Human pose keypoint data:
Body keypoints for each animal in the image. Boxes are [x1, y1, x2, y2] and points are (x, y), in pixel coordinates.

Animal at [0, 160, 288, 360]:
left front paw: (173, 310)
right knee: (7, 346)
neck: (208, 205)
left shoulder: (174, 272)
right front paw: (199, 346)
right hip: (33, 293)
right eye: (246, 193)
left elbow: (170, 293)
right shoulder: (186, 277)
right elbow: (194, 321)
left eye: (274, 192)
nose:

▶ _Instructions to follow_:
Return the records given above in their entirety, word for word.

▶ _Task response_:
Body keypoints for each animal in the image. Boxes are [x1, y1, x2, y2] and points are (x, y), in pixel coordinates.

Animal at [0, 160, 288, 360]:
left front paw: (173, 310)
right knee: (7, 346)
neck: (208, 205)
left shoulder: (174, 272)
right front paw: (199, 346)
right hip: (33, 293)
right eye: (246, 193)
left elbow: (170, 293)
right shoulder: (186, 277)
right elbow: (194, 321)
left eye: (274, 192)
nose:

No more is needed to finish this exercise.